Genetic Prime Patterns

Last month, Science published the results of an ongoing experiment conceived to determine, among other things, the minimum number of genes necessary for viability in a mycoplasma bacterium. Calling their engineered result Syn 3.0, scientists at the J. Craig Venter Institute (JCVI) rearranged and reduced the number of genes on the single chromosome of a M. mycoides bacterium and inserted it into a different mycoplasma called M. capricolum, whose genetic material had been removed. The new genetically rearranged mycoplasma had just 473 genes, 52 fewer than the 525 found in the naturally occurring smallest cousin M. genitalium. Starting with their first artificially rearranged viable mycoplasma, Syn 1.0, which had 901 genes, the JCVI scientists divided their artificial chromosome into roughly eight sections and began trial-and-error substitution and rearrangement until they arrived at the current frugal collection of possibly necessary but certainly sufficient genes for viability. While the bacterium successfully reproduces itself, I am not sufficiently skilled in taxonomy to determine whether or not the resulting organism is still a mycoplasma or something else altogether.

Regardless, the project has many benefits, the most significant of which is to learn which genes do what in the life of this bacterium. Out of the 473 genes in Syn 3.0, scientists are confident of the function of 324 of those genes. This means that the remaining 149 genes are necessary but mysterious as to what role they play in the life of this particular mycoplasma bacterium. Efforts continue in an attempt to gain a more detailed understanding of the function of these genes and to eliminate any remaining genes to arrive at the fewest genes necessary for viability, what I am calling the genetic prime pattern for this particular mycoplasma.

Wondering out loud: Is there a similar genetic prime pattern for human viability? Humans are estimated to have between 20,000 and 25,000 genes so any process to investigate this question is going to take infinitely longer than fiddling with 473 genes of a single-celled organism, not to mention the ethical prohibitions (currently) from conducting similar experiments on human chromosomes. Regardless, what would a genetic prime pattern human look like (genotypically and phenotypically speaking)? For instance, while such a human could, by definition, reproduce, would he or she seem human?

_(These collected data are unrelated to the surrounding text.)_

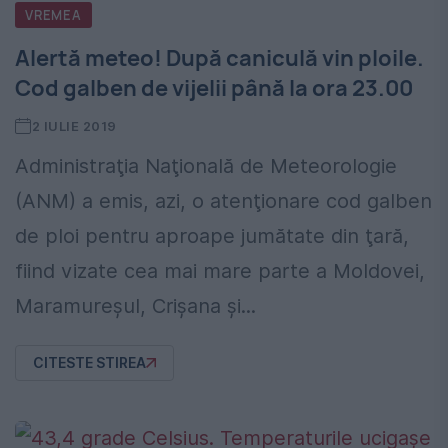
VREMEA
Alertă meteo! După caniculă vin ploile.
Cod galben de vijelii până la ora 23.00
2 IULIE 2019
Administraţia Naţională de Meteorologie
(ANM) a emis, azi, o atenţionare cod galben
de ploi pentru aproape jumătate din ţară,
fiind vizate cea mai mare parte a Moldovei,
Maramureşul, Crişana şi...
CITESTE STIREA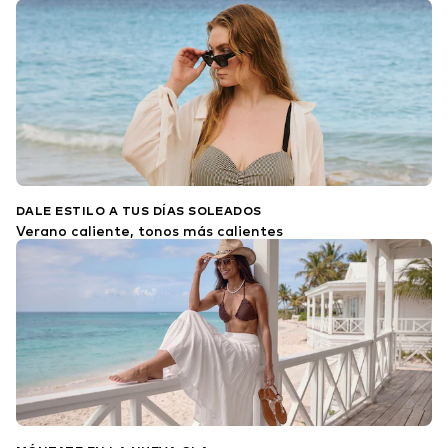
DALE ESTILO A TUS DÍAS SOLEADOS
Verano caliente, tonos más calientes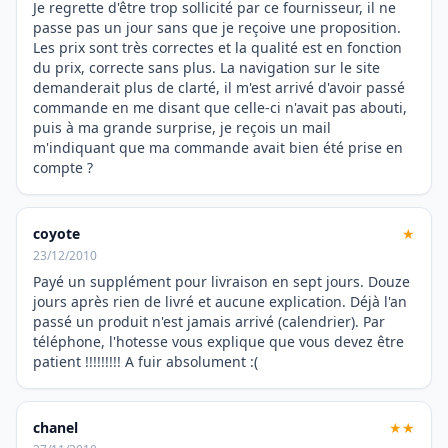
Je regrette d'être trop sollicité par ce fournisseur, il ne
passe pas un jour sans que je reçoive une proposition.
Les prix sont très correctes et la qualité est en fonction
du prix, correcte sans plus. La navigation sur le site
demanderait plus de clarté, il m'est arrivé d'avoir passé
commande en me disant que celle-ci n'avait pas abouti,
puis à ma grande surprise, je reçois un mail
m'indiquant que ma commande avait bien été prise en
compte ?
coyote
★
23/12/2010
Payé un supplément pour livraison en sept jours. Douze
jours après rien de livré et aucune explication. Déjà l'an
passé un produit n'est jamais arrivé (calendrier). Par
téléphone, l'hotesse vous explique que vous devez être
patient !!!!!!!!! A fuir absolument :(
chanel
★★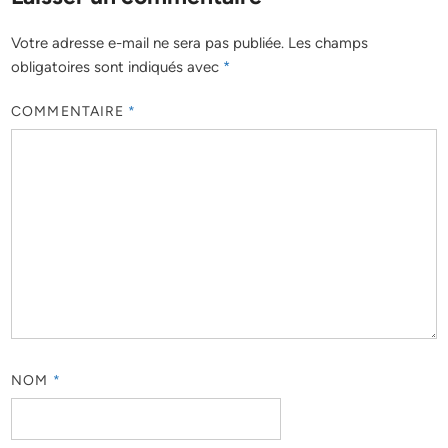
Votre adresse e-mail ne sera pas publiée.
Les champs
obligatoires sont indiqués avec
*
COMMENTAIRE
*
NOM
*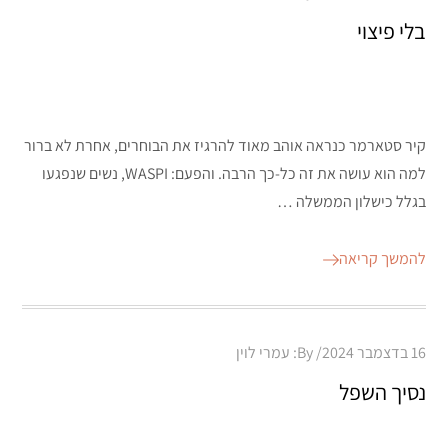
on
בלי פיצוי
קיר סטארמר כנראה אוהב מאוד להרגיז את הבוחרים, אחרת לא ברור
למה הוא עושה את זה כל-כך הרבה. והפעם: WASPI, נשים שנפגעו
בגלל כישלון הממשלה …
להמשך קריאה
Posted
16 בדצמבר 2024
By:
עמרי לוין
on
נסיך השפל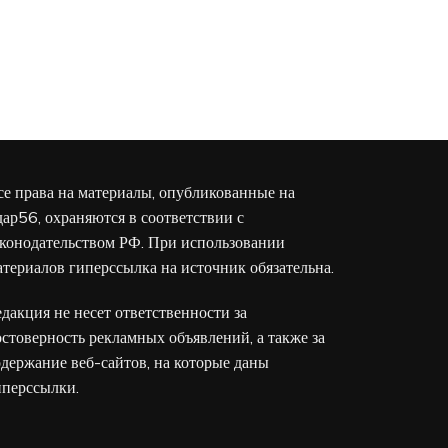
се права на материалы, опубликованные на
дар56, охраняются в соответствии с
аконодательством РФ. При использовании
атериалов гиперссылка на источник обязательна.
едакция не несет ответственности за
остоверность рекламных объявлений, а также за
одержание веб-сайтов, на которые даны
иперссылки.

The last question is begging for a definition of humanity. Knowledge of an organism’s genetic prime pattern gives genetic engineers a viability starting point. Experiments such as Syn 3.0 point to our growing ability to rearrange and reduce genetic material, literally creating new genetic patterns (at least in mycoplasma) that are viable. Would the equivalent human genetic prime pattern be an adequate minimal definition of humanity?

After all, aren’t we just the sum of our parts?